“We have a business strategy to innovate, but we don’t want to change our business processes.”
Everyone knows that change is vital to business progression, growth, and future success. Business innovation is hard, and when incorrectly implemented, innovation can fail to add value to the business and have a marginal return on the effort and investment.
Innovation projects introduce new thinking that may require new products, business models, processes and procedures and we know most corporate structures, cultures, management and users fear change. Users don’t like change forced upon them, and they certainly don’t like change that is generated internally without a good reason.
Innovation can be implemented in two ways, reactively or proactively. Most businesses reactively innovate because they are forced to do so due to external factors or competitive threats. Ideally, innovation should be implemented proactively, which should ensure the greatest chance of success and user acceptance, by carefully planning and implementing a meticulous change management process. When innovation is reactive, the business usually has no choice but to change, essentially playing to its cultural fears of change. When innovation is proactive, change is often embraced, and desired outcomes achieved.
Some executives still wish to achieve the impossible outcome of “innovation without change.” Most businesses are cautious and conservative, adept at conserving the status quo and tinkering mostly at the edges. Successful innovation, however, is innately radical or disruptive, changing not only the end product or service but often having a more significant impact. It’s not surprising that most innovation comes from outside the conventional players in an industry.
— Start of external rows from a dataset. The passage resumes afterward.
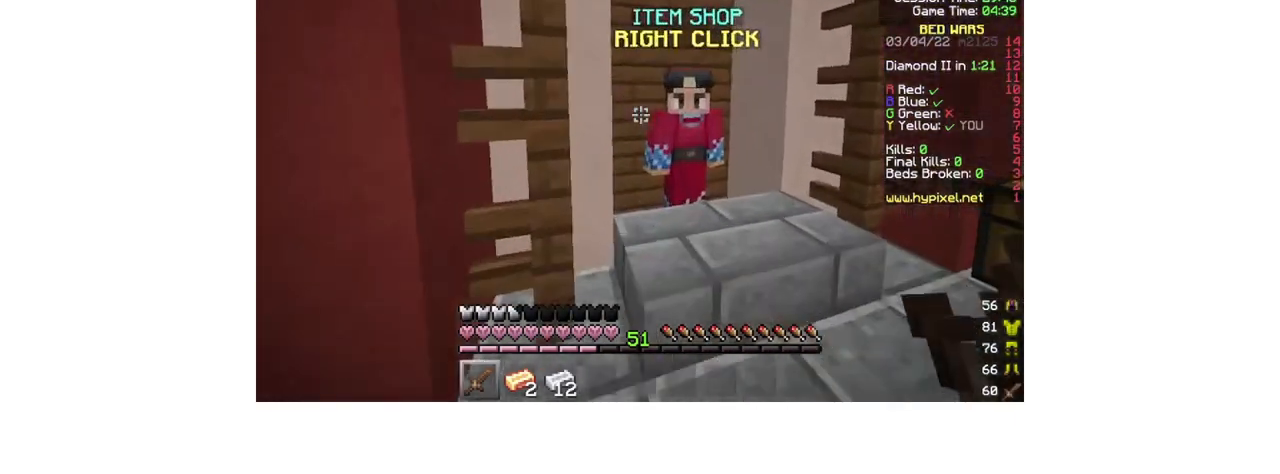
{"keys": [], "mouse": [], "events": [[133, "mouse_right", "down"], [433, "mouse_right", "up"]]}
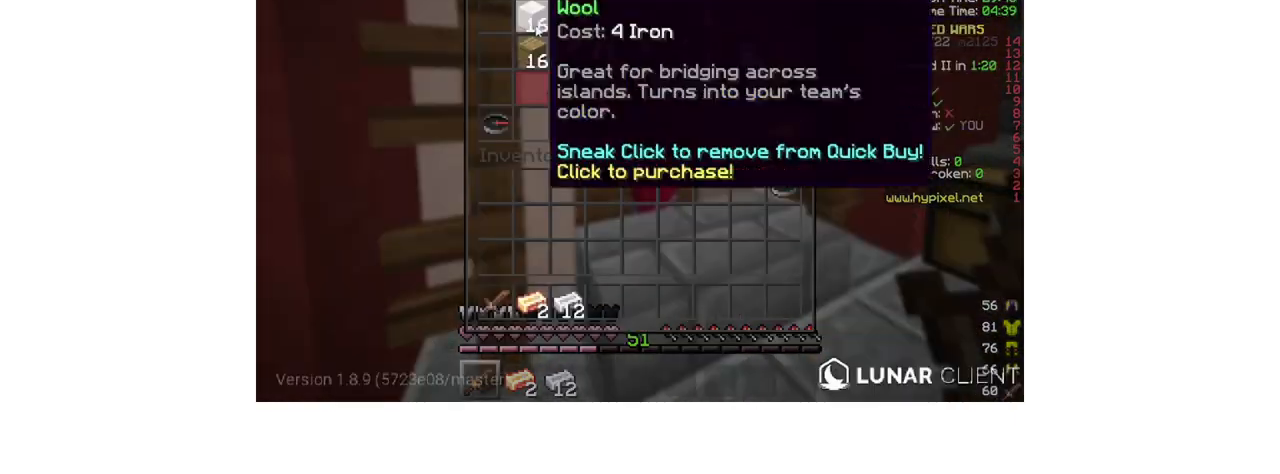
{"keys": [], "mouse": [], "events": []}
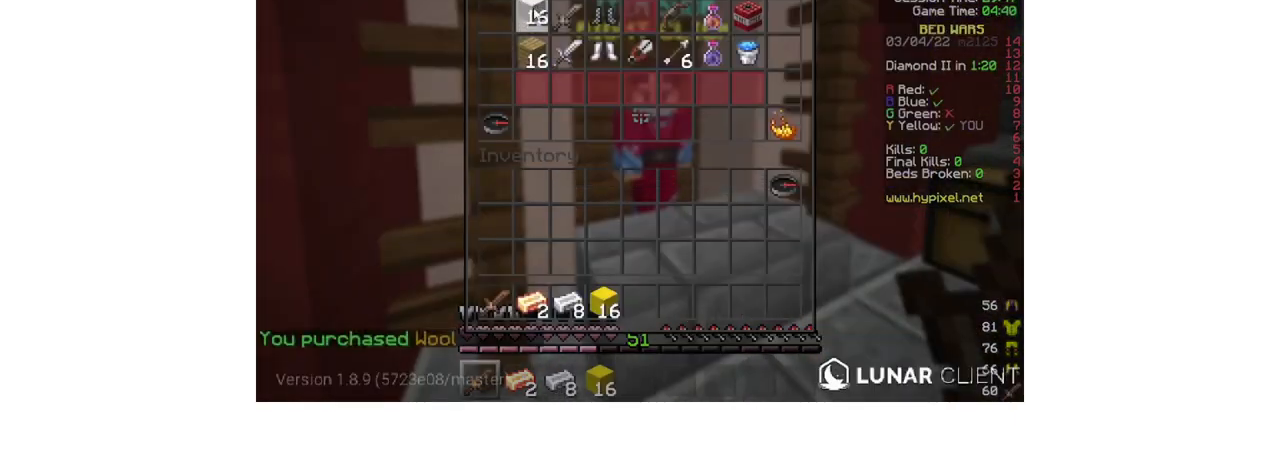
{"keys": ["w"], "mouse": [], "events": [[367, "w", "down"]]}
Entrants have little regard for existing conventions and will disrupt these for their benefit, while incumbents seek to protect their industry and at best look to manage change slowly.
If your organisation fears, resists or is slow to embrace change, anything other than incremental innovation will be difficult, if not impossible. The pace of change will continue to gather momentum and businesses that will most successfully innovate are those that are accepting and willing to change. Those that focus on preserving the status quo should have a good reason or are in unique markets, because change is inevitable, and innovation will often be the catalyst.
You can achieve change without innovation; however, innovation is not possible without change. Organisations that accept change can innovate but will need experience, skills and creativity. Those that cannot or choose not to change should not bother to innovate.